Today I had two cups of awesome coffee out on the steps by the water and I listened intently to water rushing, crashing, spilling, splashing, it was delightful. The silence allowed me to hear the waves, it was wonderful. Riley hardly ever barks, today she responded a few times when water splashed up to the top steps where we were sitting. I assured her she would be OK.
Silence when it's present for an extended period of time gets louder and thicker. Certainly I become more aware of space, of how fast I am moving or not. And the thoughts, ideas and questions in my head seem to take on a larger, louder presence. All in a good way.
One of the reasons I love to swim, with my head underwater the silence is manufactured, the sounds are unique to the environment and vary deepening on what stroke I am swimming.
Scuba diving creates an even greater experience, like being in a stadium, imagine that amount of space and the only thing you can hear is your breathing. It's a reminder of being alive in a very LOUD way, hearing the inhale and exhale of your life, your existence, it's powerful. I wish everyone could have the experience of one beautiful and safe and fearless dive.
I have what I've always called "astronaut hearing" - I have the ability to be in a conversation with 2 or 3 people and at the same time be able to listen to a conversation 10 or 15 feet away and not miss a word.
I've always been sensitive to sound, especially repetitive sounds like windshield wipers on high speed, or the water slowly dripping in rain gutters after the rain has stopped. Loud commercials YIKES ! I know I could be easily tortured with music, the wrong song, at high volume in a small enclosed room, I would be in trouble.
And then the unexpected visit of the wonderful poem below. It was iwas part of the weekly Brain Pickings newsletter.
Accept what comes from silence, ah…….. what a treat it was to read this poem a few times, in my head and then out loud and then to listen to the poet read his own work. There was a link to the recording included in the newsletter. If you don't know Brain Pickings, allow yourself a treat and check it out and subscribe.
How To Be a Poet
(to remind myself)
Make a place to sit down.
Sit down. Be quiet.
You must depend upon
affection, reading, knowledge,
skill—more of each
than you have—inspiration,
work, growing older, patience,
for patience joins time
to eternity. Any readers
who like your poems,
doubt their judgment.
Breathe with unconditional breath
the unconditioned air.
Shun electric wire.
Communicate slowly. Live
a three-dimensioned life;
stay away from screens.
Stay away from anything
that obscures the place it is in.
There are no unsacred places;
there are only sacred places
and desecrated places.
Accept what comes from silence.
Make the best you can of it.
Of the little words that come
out of the silence, like prayers
prayed back to the one who prays,
make a poem that does not disturb
the silence from which it came.
And before I read this poem today, I did accept what came from silence, a surprise.

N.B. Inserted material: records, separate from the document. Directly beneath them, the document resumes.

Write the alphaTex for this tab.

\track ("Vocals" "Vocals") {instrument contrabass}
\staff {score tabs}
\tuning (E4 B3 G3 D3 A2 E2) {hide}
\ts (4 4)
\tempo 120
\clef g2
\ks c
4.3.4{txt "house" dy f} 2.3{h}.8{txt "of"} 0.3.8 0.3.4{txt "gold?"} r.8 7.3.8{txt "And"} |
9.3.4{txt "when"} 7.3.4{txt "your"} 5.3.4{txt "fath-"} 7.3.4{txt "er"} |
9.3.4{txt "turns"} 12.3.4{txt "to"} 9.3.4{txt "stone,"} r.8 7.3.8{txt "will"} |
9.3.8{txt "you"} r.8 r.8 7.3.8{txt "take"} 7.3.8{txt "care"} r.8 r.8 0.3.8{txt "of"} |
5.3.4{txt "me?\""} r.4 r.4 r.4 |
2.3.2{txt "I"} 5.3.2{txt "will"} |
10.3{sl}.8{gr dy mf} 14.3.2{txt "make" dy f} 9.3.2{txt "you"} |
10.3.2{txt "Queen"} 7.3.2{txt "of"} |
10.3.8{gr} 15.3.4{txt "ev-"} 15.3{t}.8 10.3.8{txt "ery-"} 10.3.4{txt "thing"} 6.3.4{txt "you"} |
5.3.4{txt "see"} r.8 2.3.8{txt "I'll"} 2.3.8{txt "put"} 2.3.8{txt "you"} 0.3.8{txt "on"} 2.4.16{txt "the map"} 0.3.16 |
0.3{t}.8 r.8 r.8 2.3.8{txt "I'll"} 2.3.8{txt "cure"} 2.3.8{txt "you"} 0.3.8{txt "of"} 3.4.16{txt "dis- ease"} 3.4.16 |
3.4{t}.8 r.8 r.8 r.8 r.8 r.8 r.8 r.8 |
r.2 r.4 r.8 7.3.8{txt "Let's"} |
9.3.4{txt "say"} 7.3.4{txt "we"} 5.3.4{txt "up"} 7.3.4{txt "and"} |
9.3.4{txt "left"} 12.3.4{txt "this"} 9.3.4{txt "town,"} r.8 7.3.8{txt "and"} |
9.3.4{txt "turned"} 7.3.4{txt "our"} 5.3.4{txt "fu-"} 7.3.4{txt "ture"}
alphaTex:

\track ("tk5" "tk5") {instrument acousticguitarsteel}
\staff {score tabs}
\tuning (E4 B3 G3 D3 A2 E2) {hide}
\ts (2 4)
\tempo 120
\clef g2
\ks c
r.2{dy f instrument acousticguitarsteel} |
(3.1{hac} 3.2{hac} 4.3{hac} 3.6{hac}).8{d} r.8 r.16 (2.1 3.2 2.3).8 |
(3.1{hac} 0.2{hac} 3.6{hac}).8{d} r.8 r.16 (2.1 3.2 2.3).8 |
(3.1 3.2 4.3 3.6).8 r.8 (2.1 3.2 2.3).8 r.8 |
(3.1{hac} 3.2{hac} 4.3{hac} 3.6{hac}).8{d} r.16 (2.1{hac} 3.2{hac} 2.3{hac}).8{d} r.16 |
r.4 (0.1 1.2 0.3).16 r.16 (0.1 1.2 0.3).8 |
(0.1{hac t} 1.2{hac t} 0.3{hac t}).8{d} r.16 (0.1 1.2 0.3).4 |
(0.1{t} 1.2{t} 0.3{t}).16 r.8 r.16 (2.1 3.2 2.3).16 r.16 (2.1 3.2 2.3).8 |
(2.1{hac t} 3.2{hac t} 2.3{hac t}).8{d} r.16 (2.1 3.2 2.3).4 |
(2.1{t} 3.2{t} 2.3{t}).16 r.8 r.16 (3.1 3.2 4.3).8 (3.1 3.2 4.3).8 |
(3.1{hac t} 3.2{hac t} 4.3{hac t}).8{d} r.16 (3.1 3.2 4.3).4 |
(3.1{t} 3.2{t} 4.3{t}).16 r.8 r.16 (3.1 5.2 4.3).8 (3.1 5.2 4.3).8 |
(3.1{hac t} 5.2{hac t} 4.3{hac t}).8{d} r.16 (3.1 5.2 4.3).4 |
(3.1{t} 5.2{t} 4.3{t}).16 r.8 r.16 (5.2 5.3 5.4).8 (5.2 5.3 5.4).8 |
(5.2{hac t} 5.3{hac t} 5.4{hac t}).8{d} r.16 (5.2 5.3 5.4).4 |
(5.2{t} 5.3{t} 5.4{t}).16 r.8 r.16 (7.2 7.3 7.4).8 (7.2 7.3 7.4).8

In my 30 or 40 minutes of sitting on the steps and enjoying the sights and sounds of the water, my eyes were wandering, exploring and to my right, I spotted a pine cone. If you look closely you can see it in the photograph above. I thought how odd, how did this pine cone end up here on the bank of the property, by the water and not a pine tree in sight on Ana and Parker's street.
Certainly there are pine trees in Shalimar, but not anywhere close by. So I imagined all the ways it could have made it to that particular spot. Then I had to place it on the rusted iron that was nearby so I could take a photograph and share with JoAnn. We texted back and forth and decided it was a pine cone on an adventure. She was at La Guardia on her way to Panama. I also sent the photo to Ana and Parker via email all the way to Croatia and they assured me that across the way on the other side of Eglin Parkway there is a street full of pine cones. I will drive by there tomorrow.
Did the pine cone fall in the water on the other side of the bay and float via the water way and make its way to Ana and Parker's backyard. The wind was blowing very strong yesterday, so who knows.
Maybe a bird dropped it ?
Or maybe one of the boys across the street, Chandler and/or Bradley brought it over during one of their play outings in the afternoon ?
I am accepting the pine cone as a gift from my wonderful visit with the silence of this morning. And I am making the best I can of it, as suggested by Berry's poem.